No output is needed beyond the number of lines in the listing that contain the word "middle".
+ + +
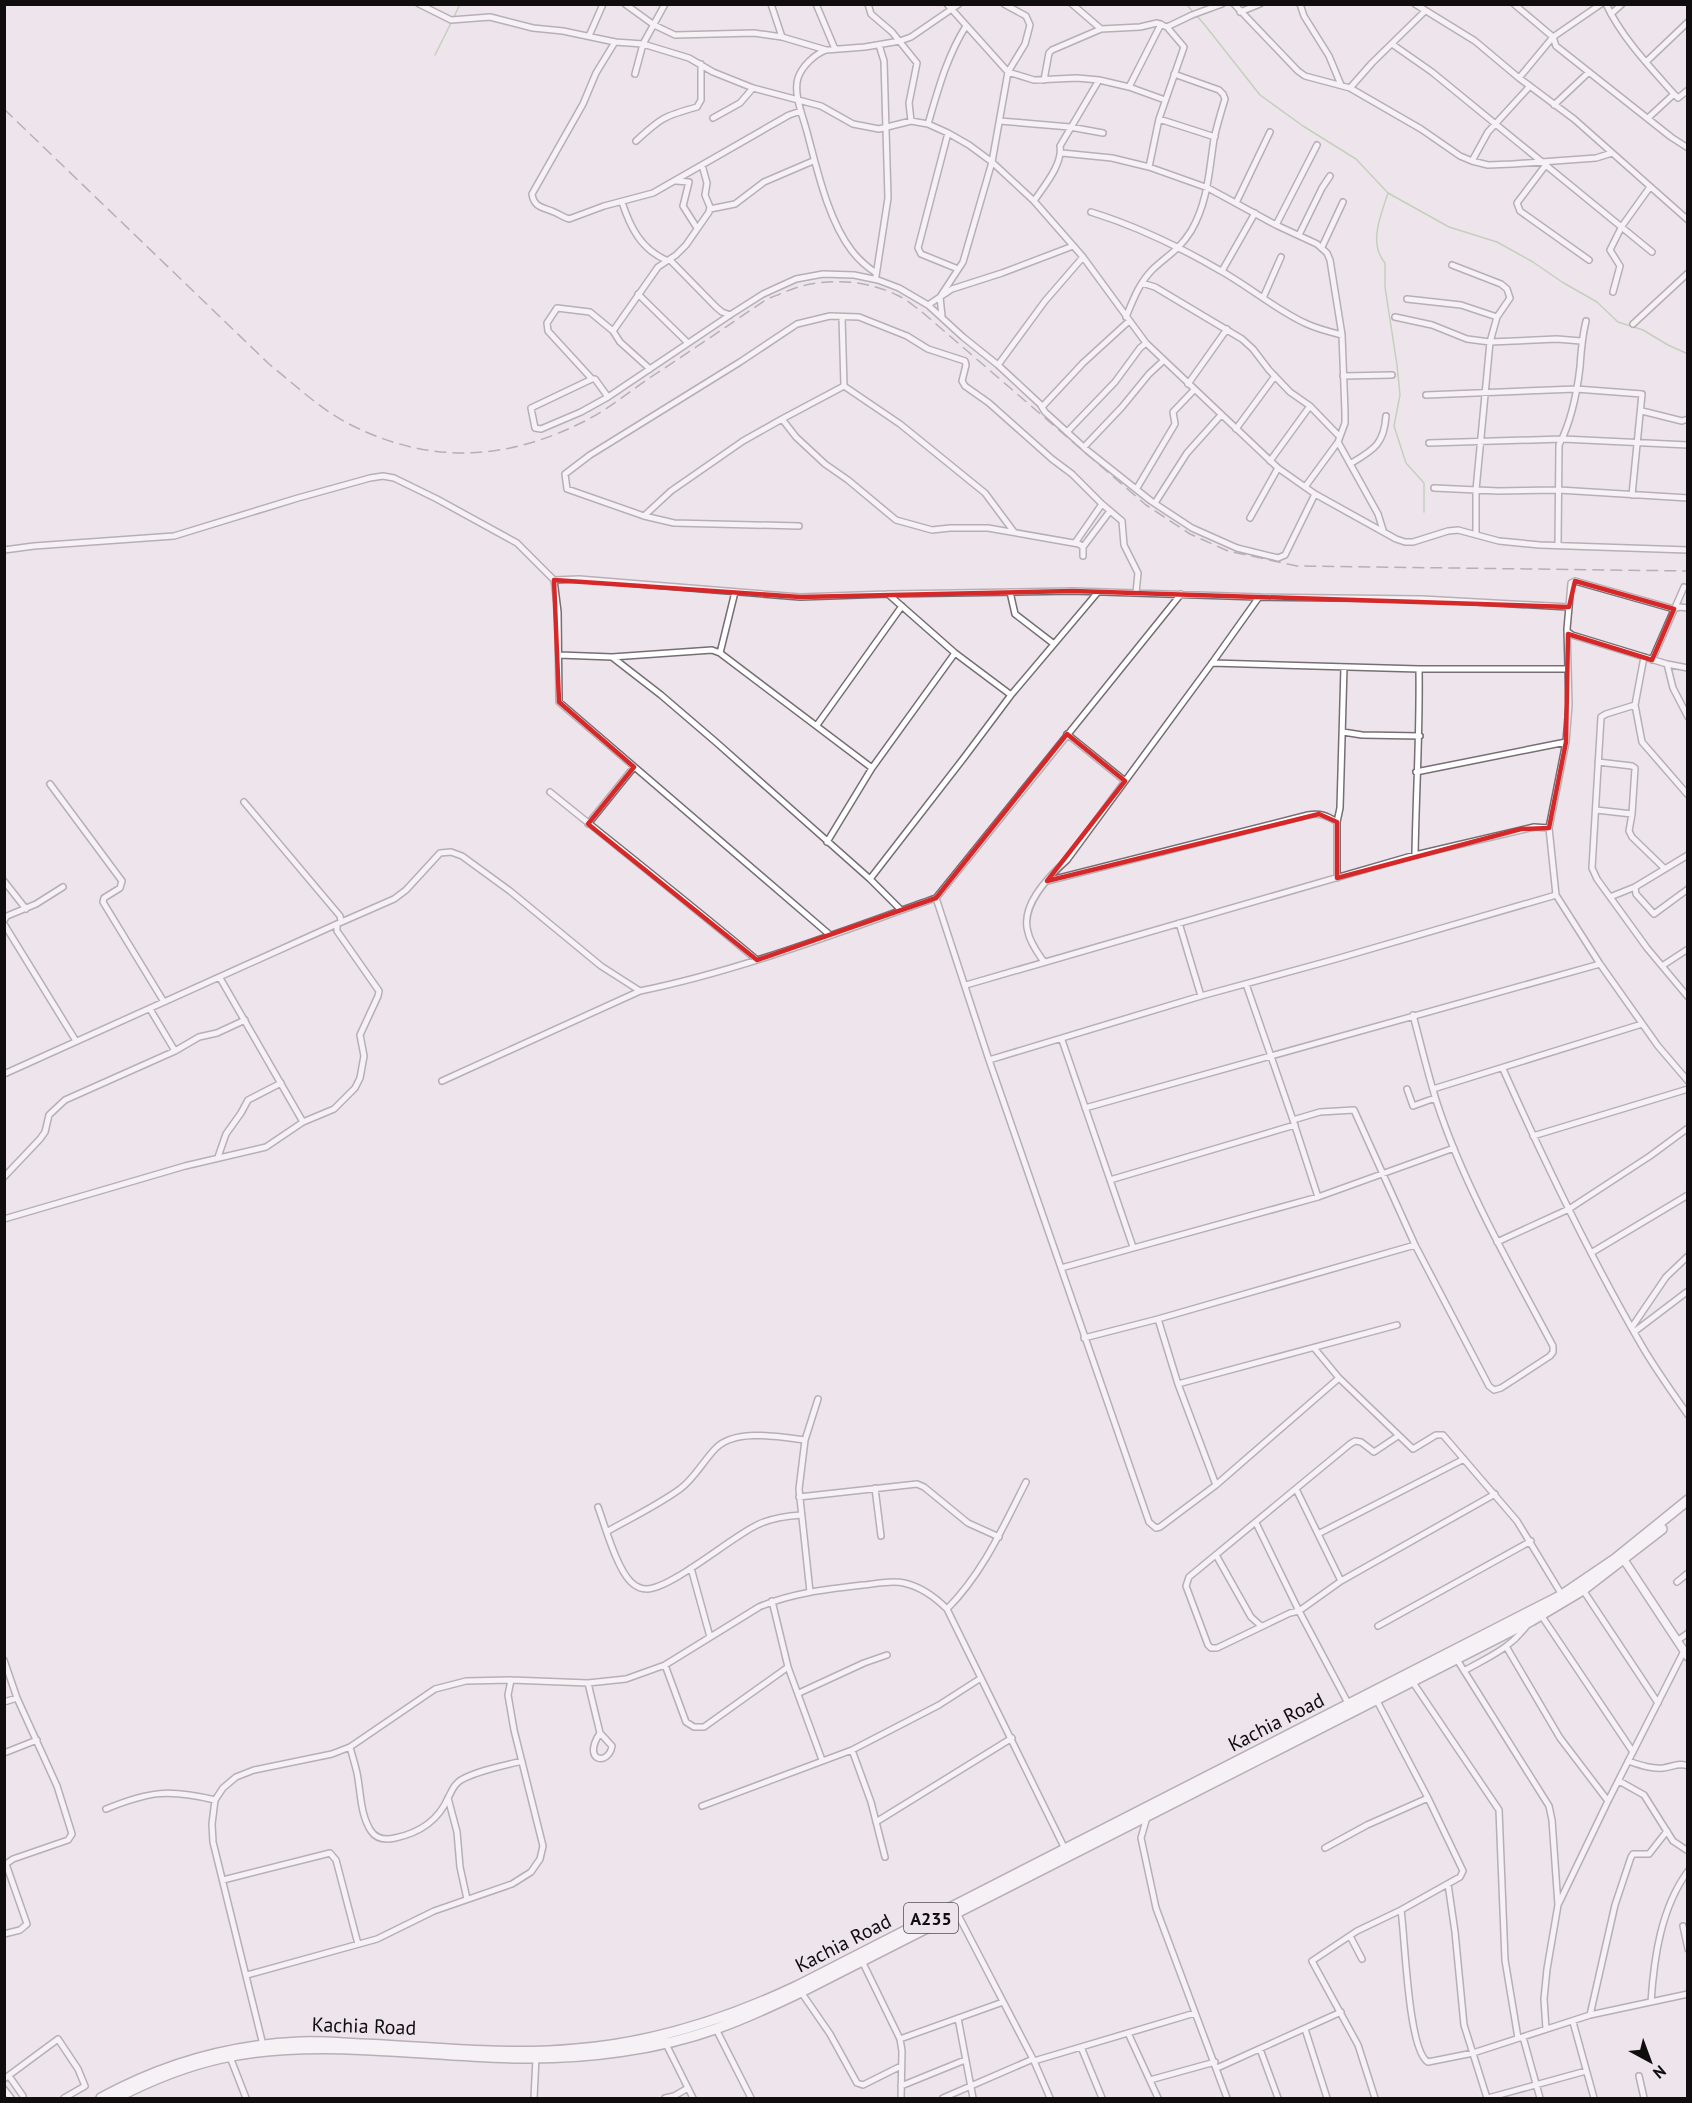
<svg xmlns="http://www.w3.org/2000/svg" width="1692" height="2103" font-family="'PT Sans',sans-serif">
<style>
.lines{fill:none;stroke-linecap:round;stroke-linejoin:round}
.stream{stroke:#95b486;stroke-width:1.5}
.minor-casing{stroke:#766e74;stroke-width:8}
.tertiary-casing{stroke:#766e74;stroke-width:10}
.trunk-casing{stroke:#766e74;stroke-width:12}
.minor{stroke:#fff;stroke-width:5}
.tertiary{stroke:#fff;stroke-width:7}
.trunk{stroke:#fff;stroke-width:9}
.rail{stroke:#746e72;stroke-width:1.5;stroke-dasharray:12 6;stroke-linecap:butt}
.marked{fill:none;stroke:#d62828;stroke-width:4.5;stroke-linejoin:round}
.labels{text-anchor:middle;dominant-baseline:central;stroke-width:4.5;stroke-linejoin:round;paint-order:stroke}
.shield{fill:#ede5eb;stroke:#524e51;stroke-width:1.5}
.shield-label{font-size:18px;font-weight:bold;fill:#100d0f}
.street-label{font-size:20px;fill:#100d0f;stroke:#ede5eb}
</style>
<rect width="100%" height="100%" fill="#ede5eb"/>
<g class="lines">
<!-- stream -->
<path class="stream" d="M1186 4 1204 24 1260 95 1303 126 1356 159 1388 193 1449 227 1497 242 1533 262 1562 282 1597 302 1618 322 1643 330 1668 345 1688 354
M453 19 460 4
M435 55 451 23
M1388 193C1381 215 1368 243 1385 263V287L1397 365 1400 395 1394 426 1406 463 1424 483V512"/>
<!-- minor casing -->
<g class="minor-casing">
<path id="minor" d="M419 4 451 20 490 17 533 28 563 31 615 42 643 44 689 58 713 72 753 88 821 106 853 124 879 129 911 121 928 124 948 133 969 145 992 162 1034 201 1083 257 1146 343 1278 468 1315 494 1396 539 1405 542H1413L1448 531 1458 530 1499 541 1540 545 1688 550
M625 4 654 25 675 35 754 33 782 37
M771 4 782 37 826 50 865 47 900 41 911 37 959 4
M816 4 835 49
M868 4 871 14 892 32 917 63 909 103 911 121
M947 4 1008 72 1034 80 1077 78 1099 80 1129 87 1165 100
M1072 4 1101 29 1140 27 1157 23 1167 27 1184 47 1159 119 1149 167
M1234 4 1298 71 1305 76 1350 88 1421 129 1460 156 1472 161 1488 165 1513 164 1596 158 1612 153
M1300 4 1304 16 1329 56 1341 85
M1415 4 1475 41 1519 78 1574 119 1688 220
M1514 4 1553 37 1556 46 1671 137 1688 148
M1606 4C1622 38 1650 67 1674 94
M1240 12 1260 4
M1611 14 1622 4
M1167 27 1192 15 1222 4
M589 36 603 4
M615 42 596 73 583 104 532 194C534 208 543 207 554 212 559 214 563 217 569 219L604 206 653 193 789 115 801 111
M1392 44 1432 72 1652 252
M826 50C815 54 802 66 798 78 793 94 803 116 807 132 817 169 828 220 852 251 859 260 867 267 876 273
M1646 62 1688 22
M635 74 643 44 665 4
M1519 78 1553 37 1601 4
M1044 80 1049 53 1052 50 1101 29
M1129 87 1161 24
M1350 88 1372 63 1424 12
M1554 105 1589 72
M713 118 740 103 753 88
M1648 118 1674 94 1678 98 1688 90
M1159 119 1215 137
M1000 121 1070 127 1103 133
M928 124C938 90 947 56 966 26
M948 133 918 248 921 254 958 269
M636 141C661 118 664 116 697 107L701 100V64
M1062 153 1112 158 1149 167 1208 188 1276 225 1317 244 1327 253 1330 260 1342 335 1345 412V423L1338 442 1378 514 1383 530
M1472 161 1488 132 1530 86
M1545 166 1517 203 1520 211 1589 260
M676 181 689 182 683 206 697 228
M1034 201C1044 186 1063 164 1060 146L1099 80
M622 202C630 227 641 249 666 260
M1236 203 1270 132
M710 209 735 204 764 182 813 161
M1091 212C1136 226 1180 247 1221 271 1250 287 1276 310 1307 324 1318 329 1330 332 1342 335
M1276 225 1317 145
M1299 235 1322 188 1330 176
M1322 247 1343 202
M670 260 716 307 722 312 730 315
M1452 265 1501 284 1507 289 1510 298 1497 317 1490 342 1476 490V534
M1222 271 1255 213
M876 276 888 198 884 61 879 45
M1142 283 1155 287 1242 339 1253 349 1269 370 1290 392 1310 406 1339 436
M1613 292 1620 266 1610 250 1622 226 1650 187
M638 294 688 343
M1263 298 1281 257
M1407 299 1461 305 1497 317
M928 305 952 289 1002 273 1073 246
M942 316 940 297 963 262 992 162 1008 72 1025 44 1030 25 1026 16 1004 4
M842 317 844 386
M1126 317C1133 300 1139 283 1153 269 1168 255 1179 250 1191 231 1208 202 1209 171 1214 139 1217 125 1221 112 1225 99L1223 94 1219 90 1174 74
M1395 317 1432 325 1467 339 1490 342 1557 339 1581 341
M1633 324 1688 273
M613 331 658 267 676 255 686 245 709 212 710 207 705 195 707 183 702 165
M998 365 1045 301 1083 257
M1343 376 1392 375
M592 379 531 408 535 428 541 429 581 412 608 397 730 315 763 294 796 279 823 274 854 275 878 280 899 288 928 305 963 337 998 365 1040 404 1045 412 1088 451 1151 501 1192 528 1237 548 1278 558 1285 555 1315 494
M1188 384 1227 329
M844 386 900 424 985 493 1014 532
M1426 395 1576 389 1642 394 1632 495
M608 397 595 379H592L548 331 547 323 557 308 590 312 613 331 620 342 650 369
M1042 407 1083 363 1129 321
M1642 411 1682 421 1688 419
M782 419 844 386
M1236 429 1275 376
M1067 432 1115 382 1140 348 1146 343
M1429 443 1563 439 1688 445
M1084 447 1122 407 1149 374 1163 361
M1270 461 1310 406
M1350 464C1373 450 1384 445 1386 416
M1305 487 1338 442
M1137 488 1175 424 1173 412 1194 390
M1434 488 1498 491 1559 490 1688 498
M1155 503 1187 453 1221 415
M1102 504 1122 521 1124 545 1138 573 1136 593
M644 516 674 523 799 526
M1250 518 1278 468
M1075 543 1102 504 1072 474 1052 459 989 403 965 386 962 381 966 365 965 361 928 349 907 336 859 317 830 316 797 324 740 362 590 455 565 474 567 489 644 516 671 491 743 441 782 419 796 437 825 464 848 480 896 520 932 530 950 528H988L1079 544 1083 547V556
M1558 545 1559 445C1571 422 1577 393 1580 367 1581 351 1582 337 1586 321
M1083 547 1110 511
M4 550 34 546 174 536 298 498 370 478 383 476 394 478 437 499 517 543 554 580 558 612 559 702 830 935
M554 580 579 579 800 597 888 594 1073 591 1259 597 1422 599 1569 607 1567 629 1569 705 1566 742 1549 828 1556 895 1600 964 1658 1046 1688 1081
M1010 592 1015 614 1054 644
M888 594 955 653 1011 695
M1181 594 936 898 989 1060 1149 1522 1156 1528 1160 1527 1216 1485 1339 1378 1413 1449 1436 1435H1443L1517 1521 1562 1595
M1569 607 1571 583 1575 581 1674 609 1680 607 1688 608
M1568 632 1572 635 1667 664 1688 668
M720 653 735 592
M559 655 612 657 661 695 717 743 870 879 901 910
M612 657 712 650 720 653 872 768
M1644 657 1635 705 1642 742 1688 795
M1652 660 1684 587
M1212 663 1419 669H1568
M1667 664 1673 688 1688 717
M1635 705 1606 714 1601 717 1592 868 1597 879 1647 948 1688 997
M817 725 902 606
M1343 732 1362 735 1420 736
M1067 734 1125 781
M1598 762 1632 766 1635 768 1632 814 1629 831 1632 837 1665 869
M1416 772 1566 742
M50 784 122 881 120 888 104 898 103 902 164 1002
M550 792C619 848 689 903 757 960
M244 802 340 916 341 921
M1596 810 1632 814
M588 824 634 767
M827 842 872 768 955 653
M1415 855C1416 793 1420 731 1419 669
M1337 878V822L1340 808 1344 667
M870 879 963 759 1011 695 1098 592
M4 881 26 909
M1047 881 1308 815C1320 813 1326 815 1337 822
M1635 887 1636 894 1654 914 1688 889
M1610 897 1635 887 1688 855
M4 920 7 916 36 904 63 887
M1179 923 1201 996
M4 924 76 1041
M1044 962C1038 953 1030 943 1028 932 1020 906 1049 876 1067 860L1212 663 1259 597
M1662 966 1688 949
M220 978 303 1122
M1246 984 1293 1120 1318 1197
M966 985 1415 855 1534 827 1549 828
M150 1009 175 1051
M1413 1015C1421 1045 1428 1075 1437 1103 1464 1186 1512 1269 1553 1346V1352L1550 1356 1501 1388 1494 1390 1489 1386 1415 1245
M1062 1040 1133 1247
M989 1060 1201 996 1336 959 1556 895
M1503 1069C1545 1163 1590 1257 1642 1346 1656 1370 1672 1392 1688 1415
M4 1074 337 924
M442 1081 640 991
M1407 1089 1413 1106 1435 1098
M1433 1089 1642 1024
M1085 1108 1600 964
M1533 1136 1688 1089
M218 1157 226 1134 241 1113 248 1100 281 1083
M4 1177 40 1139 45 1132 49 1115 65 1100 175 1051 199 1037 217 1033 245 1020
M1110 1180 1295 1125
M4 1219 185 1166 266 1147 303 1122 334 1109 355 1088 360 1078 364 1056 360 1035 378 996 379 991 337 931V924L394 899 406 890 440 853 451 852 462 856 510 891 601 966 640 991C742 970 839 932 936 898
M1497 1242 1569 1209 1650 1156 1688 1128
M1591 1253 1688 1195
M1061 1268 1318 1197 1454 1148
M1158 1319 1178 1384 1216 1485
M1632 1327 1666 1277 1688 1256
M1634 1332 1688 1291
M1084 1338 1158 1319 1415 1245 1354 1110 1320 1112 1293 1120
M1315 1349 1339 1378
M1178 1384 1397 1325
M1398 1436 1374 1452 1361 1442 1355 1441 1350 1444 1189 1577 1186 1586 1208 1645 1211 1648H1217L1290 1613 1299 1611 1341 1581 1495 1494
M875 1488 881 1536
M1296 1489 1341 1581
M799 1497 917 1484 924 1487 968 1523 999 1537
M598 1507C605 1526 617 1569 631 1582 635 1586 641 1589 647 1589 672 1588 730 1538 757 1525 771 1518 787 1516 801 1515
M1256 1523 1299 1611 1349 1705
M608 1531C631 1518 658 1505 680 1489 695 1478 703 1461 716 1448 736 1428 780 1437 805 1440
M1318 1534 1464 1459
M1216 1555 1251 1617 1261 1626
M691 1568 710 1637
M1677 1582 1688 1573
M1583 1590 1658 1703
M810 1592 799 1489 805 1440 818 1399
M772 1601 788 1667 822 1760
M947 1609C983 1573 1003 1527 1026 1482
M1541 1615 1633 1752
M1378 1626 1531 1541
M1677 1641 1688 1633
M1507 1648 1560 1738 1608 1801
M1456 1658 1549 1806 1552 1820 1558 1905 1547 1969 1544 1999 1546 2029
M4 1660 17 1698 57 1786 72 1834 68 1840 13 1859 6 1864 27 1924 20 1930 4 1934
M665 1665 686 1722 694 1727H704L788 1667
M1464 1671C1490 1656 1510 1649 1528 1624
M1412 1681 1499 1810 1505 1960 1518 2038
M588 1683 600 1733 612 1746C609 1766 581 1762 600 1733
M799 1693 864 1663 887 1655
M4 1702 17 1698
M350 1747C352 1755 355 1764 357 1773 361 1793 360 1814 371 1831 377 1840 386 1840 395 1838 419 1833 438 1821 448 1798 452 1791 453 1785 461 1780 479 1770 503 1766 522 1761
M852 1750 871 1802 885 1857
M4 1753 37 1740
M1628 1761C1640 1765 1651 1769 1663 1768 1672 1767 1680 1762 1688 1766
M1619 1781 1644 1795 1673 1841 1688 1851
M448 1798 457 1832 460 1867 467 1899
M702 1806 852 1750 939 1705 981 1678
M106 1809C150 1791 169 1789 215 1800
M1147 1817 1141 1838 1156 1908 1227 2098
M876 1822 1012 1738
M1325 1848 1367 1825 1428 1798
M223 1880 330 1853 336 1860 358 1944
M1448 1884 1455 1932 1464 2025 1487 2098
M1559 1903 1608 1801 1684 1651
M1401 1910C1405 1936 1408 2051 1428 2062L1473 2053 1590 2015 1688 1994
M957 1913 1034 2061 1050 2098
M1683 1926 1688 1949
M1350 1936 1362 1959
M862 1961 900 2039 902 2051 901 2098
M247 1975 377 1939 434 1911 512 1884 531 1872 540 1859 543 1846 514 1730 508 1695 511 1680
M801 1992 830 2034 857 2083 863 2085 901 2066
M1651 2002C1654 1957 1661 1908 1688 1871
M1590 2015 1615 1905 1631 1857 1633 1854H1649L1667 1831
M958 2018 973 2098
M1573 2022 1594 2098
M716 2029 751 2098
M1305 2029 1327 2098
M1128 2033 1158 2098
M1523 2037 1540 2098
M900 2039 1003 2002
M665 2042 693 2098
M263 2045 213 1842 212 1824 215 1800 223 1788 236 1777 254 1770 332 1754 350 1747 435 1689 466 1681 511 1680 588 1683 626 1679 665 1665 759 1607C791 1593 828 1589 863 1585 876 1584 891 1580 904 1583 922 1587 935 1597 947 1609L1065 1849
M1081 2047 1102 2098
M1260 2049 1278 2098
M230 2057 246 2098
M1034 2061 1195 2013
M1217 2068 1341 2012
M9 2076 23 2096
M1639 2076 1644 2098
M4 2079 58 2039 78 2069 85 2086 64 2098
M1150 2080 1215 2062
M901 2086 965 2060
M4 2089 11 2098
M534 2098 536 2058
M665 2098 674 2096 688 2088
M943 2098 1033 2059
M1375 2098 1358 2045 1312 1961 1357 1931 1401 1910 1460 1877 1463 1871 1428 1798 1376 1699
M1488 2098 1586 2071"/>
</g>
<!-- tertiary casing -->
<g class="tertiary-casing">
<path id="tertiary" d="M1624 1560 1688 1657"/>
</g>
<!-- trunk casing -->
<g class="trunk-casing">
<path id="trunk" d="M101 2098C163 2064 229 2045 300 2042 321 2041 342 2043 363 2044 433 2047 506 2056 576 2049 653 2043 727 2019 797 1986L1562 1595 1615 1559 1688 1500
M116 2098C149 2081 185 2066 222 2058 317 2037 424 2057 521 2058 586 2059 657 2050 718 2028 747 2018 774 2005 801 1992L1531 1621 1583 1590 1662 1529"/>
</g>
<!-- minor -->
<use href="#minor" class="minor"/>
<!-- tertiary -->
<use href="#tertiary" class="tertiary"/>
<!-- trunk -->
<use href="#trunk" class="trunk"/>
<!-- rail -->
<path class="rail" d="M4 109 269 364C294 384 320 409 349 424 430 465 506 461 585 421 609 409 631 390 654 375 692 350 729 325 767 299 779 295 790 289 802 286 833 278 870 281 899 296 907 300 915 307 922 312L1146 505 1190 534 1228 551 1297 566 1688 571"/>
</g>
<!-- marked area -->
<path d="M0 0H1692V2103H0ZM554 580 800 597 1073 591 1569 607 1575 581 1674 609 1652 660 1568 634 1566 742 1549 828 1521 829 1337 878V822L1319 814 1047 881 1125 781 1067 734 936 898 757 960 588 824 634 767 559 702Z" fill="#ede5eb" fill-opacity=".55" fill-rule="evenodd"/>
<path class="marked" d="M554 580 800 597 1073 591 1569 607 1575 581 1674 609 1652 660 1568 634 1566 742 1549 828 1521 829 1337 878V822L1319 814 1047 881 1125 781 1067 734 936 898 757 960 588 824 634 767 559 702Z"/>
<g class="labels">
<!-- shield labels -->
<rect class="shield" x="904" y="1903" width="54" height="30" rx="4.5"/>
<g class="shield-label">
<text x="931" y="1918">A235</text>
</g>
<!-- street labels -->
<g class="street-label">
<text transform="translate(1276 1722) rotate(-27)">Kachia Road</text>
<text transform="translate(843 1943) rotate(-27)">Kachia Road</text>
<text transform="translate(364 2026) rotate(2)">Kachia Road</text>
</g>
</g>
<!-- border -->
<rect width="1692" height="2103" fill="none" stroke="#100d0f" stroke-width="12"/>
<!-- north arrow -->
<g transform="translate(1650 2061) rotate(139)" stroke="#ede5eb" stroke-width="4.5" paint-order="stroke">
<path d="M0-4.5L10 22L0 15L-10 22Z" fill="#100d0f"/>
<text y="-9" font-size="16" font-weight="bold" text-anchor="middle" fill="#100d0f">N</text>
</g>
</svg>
+ + +
■ Answer to this task
2